Jusqu’à maintenant, Alina ne voulait pas quitter son pays. « Ma hantise, c’était qu’elle prenne les armes, confie Sonia. Ma fille m’avait dit que si Alina s’engageait, elle aussi irait se battre. » Toujours en contact, Sonia sait maintenant qu’Alina et sa famille sont sur la route pour partir : « Ils ont utilisé un bateau gonflable pour traverser le fleuve parce qu’il n’y avait plus de pont. Maintenant, ils sont dans un tracteur. Il y a un bus pour les récupérer mais nous ne savons pas où. »

Sonia échange des messages presque quotidiennement avec la jeune fille. Elle montre les vidéos qu’elle a pu recevoir. Des enfants et jeunes adultes sont à l’arrière d’un tracteur dans le froid, mais « toujours avec le sourire ».

Un périple d’un mois

Alina sera bien évidemment la bienvenue quand elle arrivera en France, « dans un mois selon sa mère », ainsi que deux autres enfants de la troupe de cirque que le couple avait reçus. « Nous nous sommes proposés pour les accueillir et Sofia est arrivée également. » Le couple ne connaissait pas cette dernière avant de l’inviter à rester chez lui. Une autre association venant en aide aux réfugiés avait en effet fait appel par manque de famille d’accueil.

Ensuite, ils ont réussi à établir un contact avec la famille de Sonia, qui a donné à leur fille passeport, documents officiels et le document qui leur cédait les droits parentaux. « Elle est arrivée avec un sac à dos, c’est tout », décrit Sonia. Elle avait également un carnet avec des codes pour contacter ses parents sur les réseaux sociaux.

« Une chance de venir étudier en France »

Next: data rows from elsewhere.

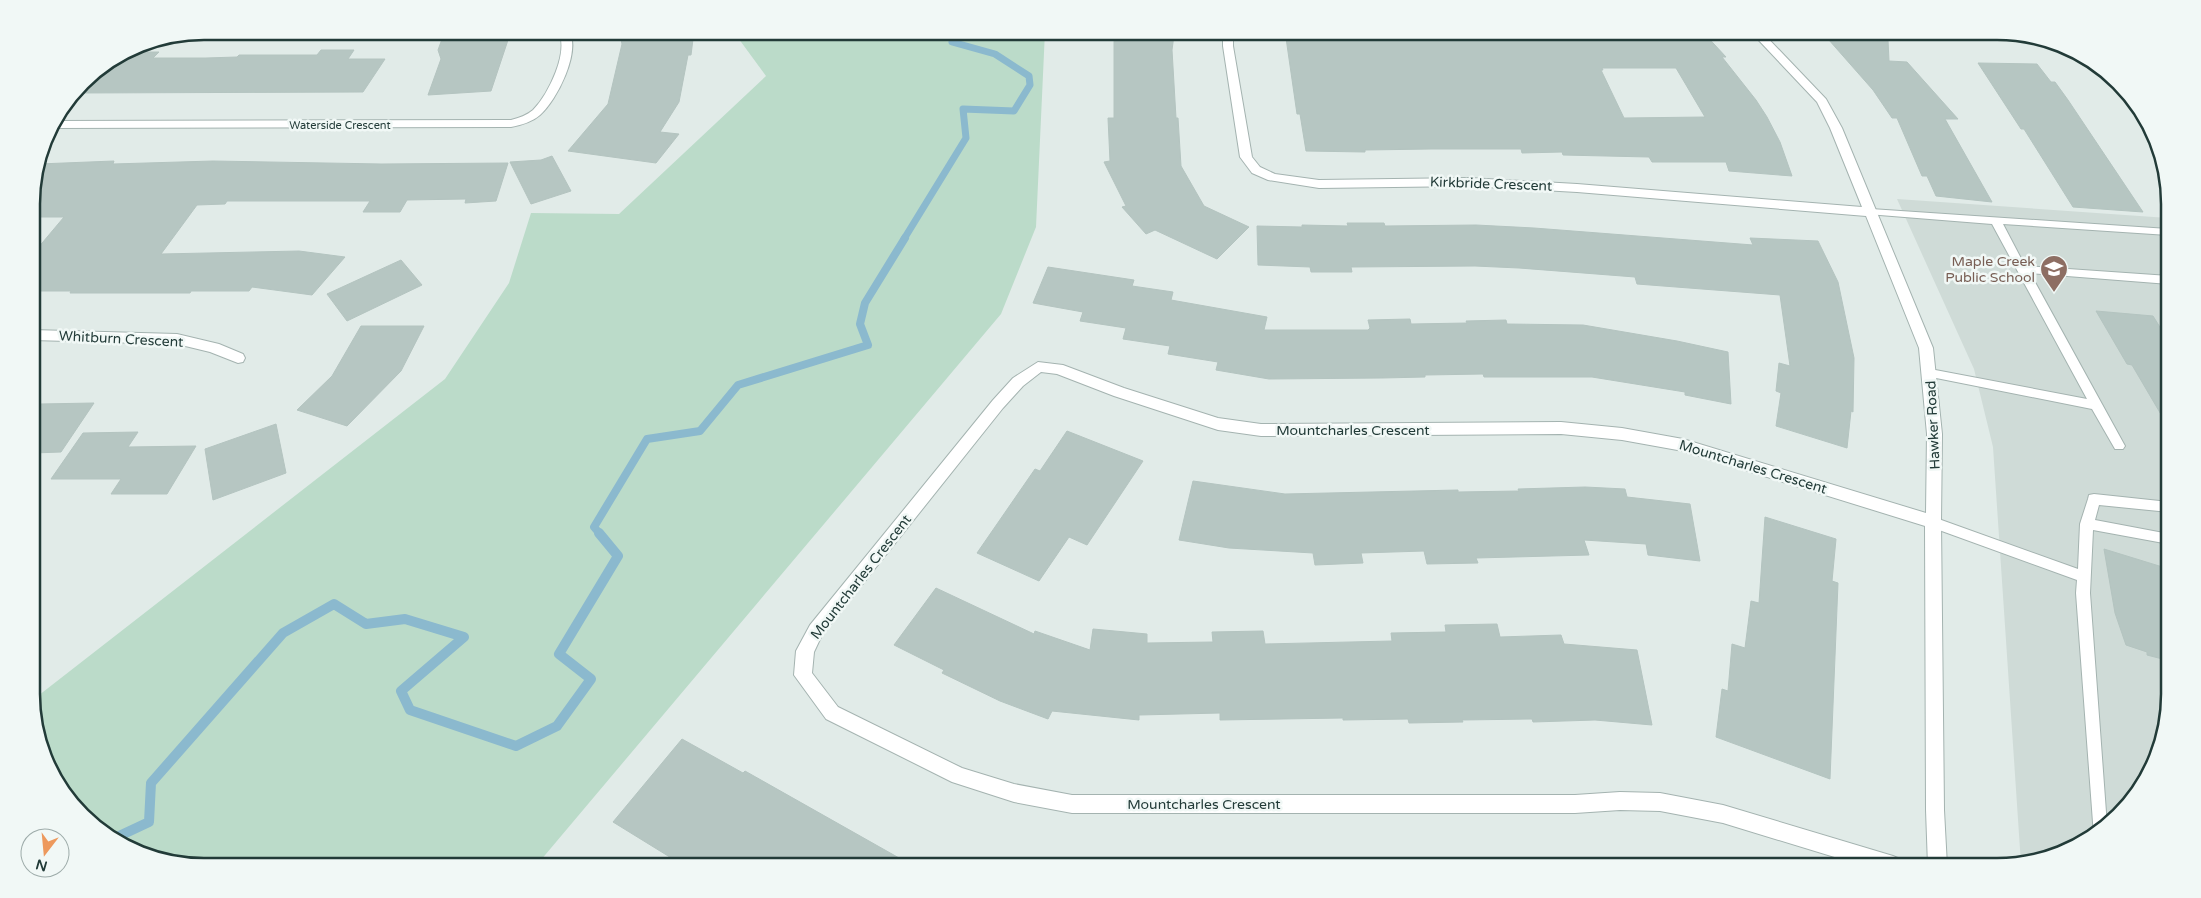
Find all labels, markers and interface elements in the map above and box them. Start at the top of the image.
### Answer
street label: Waterside Crescent [289,119,391,132]
street label: Kirkbride Crescent [1430,173,1553,195]
place label: Maple Creek Public School [1945,253,2035,286]
school or university icon: Maple Creek Public School [2039,254,2069,293]
street label: Whitburn Crescent [58,327,184,351]
street label: Hawker Road [1922,380,1944,470]
street label: Mountcharles Crescent [1276,422,1430,439]
street label: Mountcharles Crescent [1677,436,1829,498]
street label: Mountcharles Crescent [807,511,915,643]
street label: Mountcharles Crescent [1127,796,1281,813]
north arrow [20,828,70,878]
text: N [34,855,49,875]

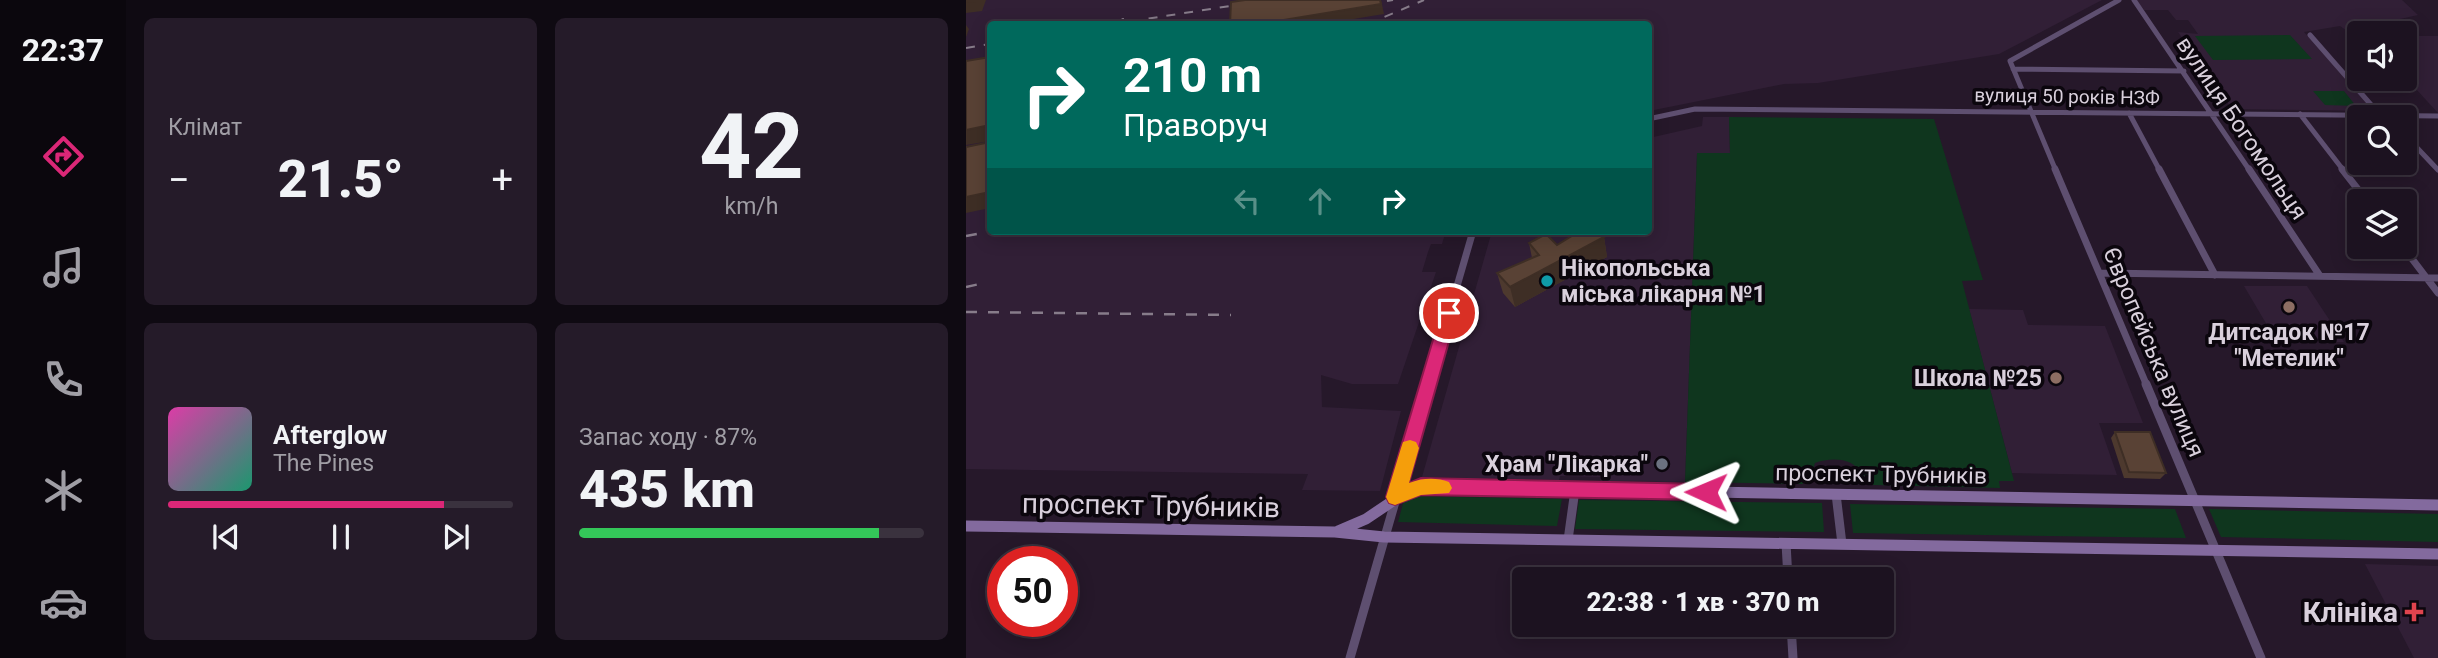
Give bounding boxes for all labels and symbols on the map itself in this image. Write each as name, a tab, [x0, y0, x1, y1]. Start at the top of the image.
street label: вулиця Богомольця	[2170, 32, 2313, 225]
street label: вулиця 50 років НЗФ	[1974, 83, 2160, 110]
street label: Європейська вулиця	[2097, 243, 2210, 461]
place label: Нікопольська міська лікарня №1	[1561, 255, 1766, 308]
marker: Нікопольська міська лікарня №1	[1539, 273, 1555, 289]
pin	[1419, 283, 1479, 343]
marker: Дитсадок №17 "Метелик"	[2281, 299, 2297, 315]
place label: Дитсадок №17 "Метелик"	[2208, 319, 2370, 372]
place label: Школа №25	[1914, 365, 2042, 392]
marker: Школа №25	[2048, 370, 2064, 386]
place label: Храм "Лікарка"	[1485, 451, 1648, 478]
position arrow	[1669, 455, 1743, 529]
marker: Храм "Лікарка"	[1654, 456, 1670, 472]
street label: проспект Трубників	[1775, 459, 1987, 490]
street label: проспект Трубників	[1022, 487, 1280, 524]
speed limit sign: 50	[987, 546, 1078, 637]
place label: Клініка	[2303, 596, 2398, 629]
marker: Клініка	[2404, 602, 2424, 622]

D’autres mineurs isolés arrivent avec un carnet où est dessiné un arbre généalogique. « L’association nous a dit que c’était plutôt mauvais signe », explique Sébastien. Les nouvelles qu’ils réussissent à capter grâce à leurs contacts dans la région ne sont pas plus encourageantes. « Les derniers messages de la maman d’Alina sont assez glaçants. Elle confirme qu’il y a beaucoup de filles violées. » Cependant, personne sur place ne perd espoir : « J’ai reçu un message d’un de mes contacts qui est policier et qui m’a dit que leur ville (Kiev) était libérée de l’envahisseur russe », confirme Sébastien.

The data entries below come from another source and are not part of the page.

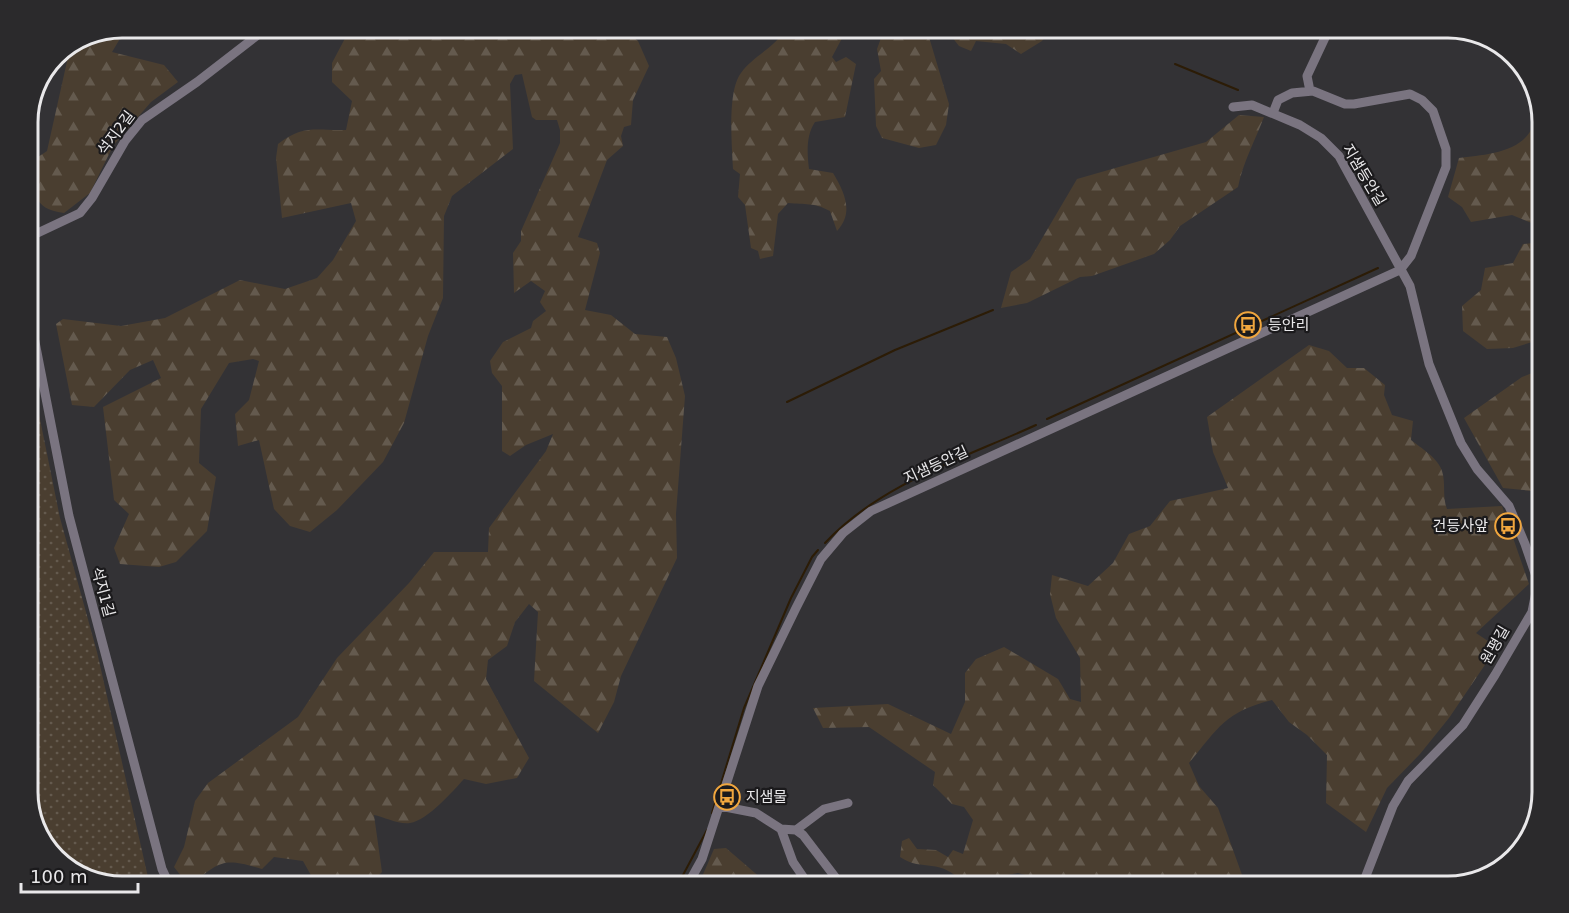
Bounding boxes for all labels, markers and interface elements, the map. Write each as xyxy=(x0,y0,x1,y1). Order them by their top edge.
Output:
street label: 석지2길 xyxy=(93,107,139,159)
street label: 지샘등안길 xyxy=(1339,141,1389,209)
bus stop icon: 등안리 xyxy=(1233,310,1263,340)
place label: 등안리 xyxy=(1268,316,1309,334)
street label: 지샘등안길 xyxy=(901,442,971,488)
bus stop icon: 건등사앞 xyxy=(1493,511,1523,541)
place label: 건등사앞 xyxy=(1433,517,1488,535)
street label: 석지1길 xyxy=(88,565,118,619)
street label: 원평길 xyxy=(1477,623,1513,667)
bus stop icon: 지샘물 xyxy=(712,782,742,812)
place label: 지샘물 xyxy=(746,788,787,806)
scale bar xyxy=(21,856,138,894)
text: 100 m xyxy=(30,866,88,887)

La mère de Sofia a essayé de relativiser la situation pour sa fille : « Ne prend pas ça comme une fuite de la guerre, mais comme une chance de venir étudier en France ». Sonia souligne que l’adolescente « a vu des choses qu’elle n’aurait jamais dû voir ». Cet impact psychologique sur les enfants est à prendre en compte si on souhaite en accueillir, explique-t-elle : « C’est un grand bouleversement pour eux. Quelques fois, ce sont les parents qui les ont mis dans un bus contre leur avis. »

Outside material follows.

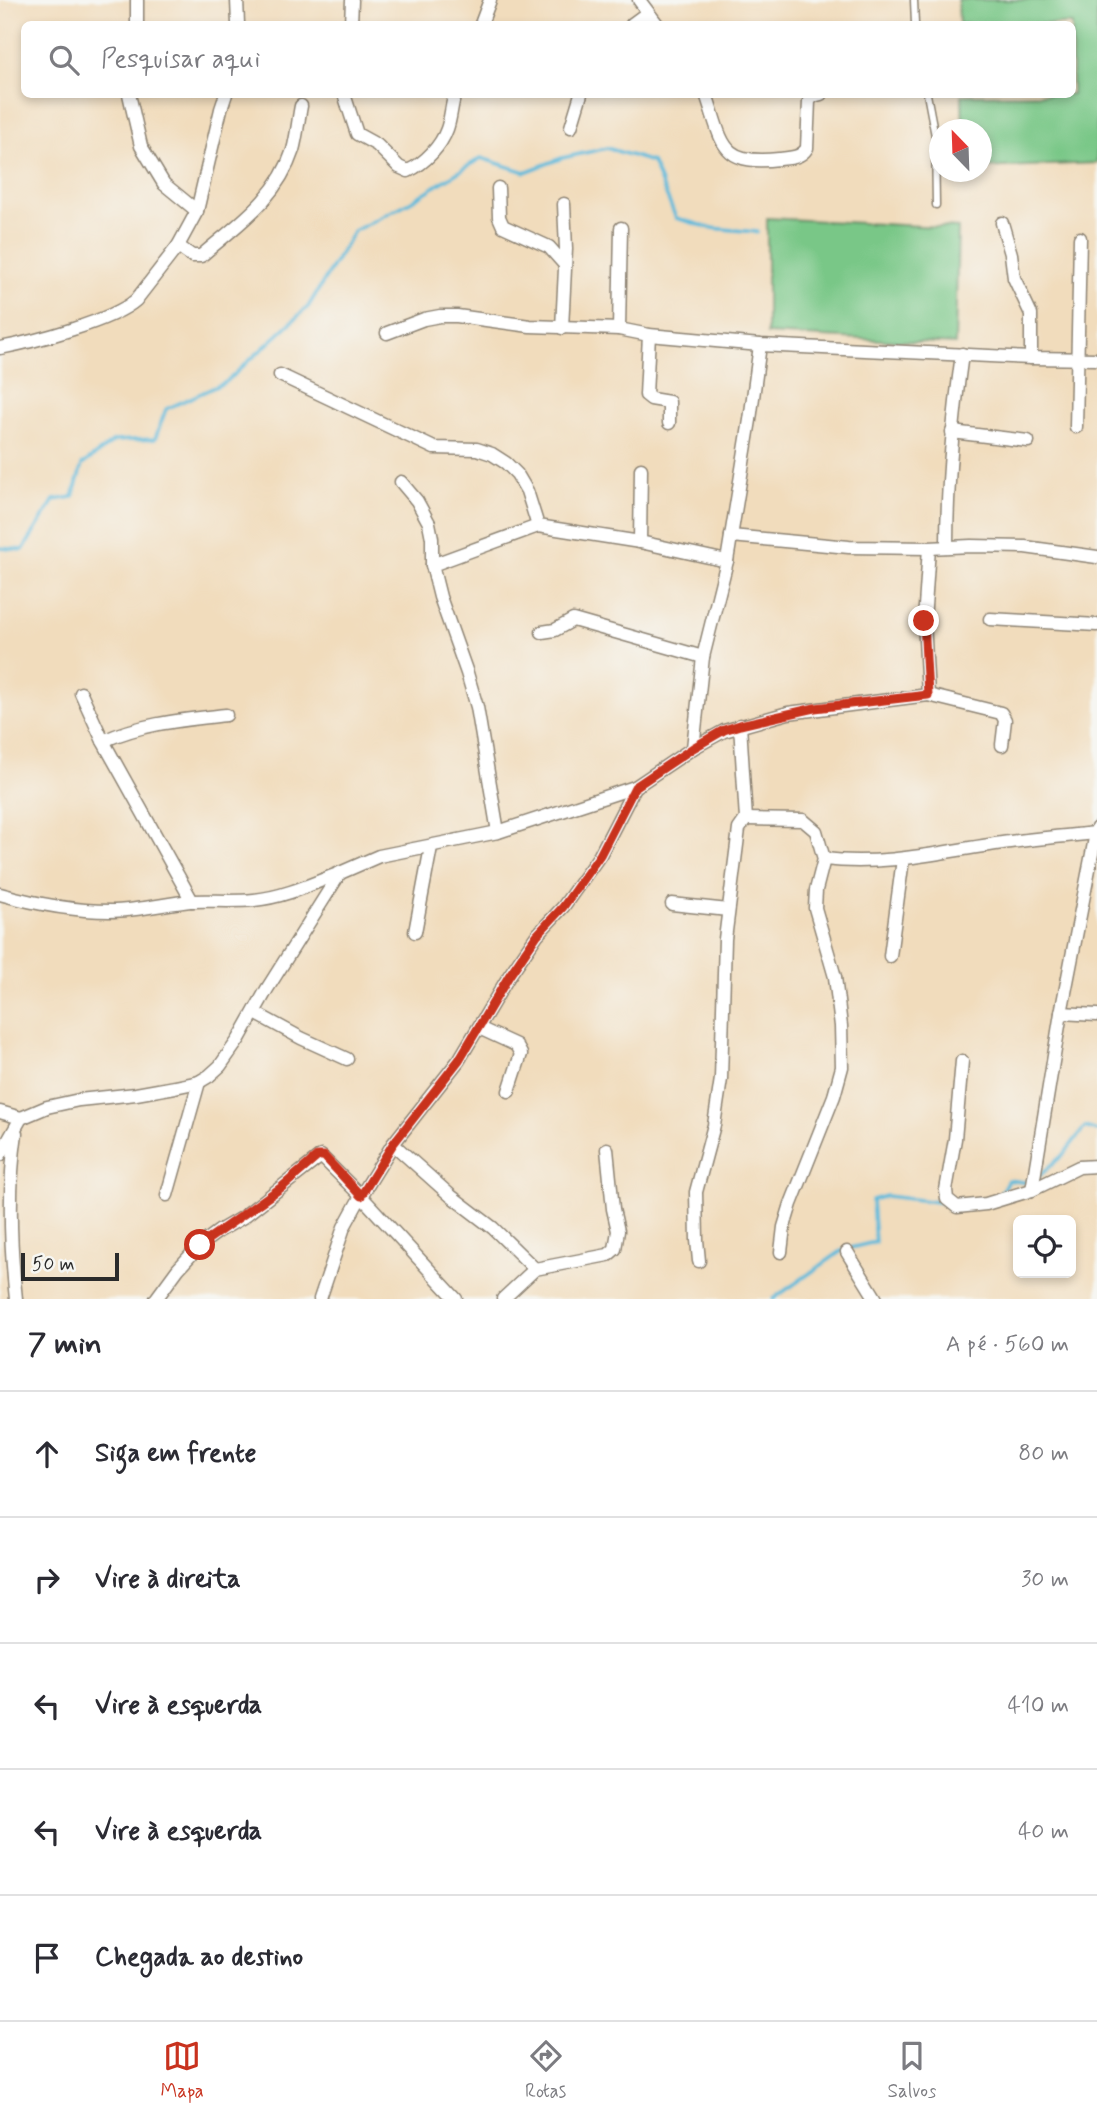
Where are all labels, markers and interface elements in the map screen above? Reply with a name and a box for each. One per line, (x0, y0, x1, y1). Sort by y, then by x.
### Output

Elle conseille donc à toutes les familles qui souhaiteraient accueillir des mineurs isolés de se tourner vers des associations : « Cela permet d’avoir un encadrement par des personnes qui connaissent, qui peuvent aussi aider à faire le lien. Dans notre association, les anciens jeunes venus en séjours nous aident à dialoguer en ukrainien. » Sofia n’a pas encore de visa officiel. Pour cela, il faut aller à la préfecture de Saint-Brieuc, un déplacement prévu bientôt par Sonia et Sébastien.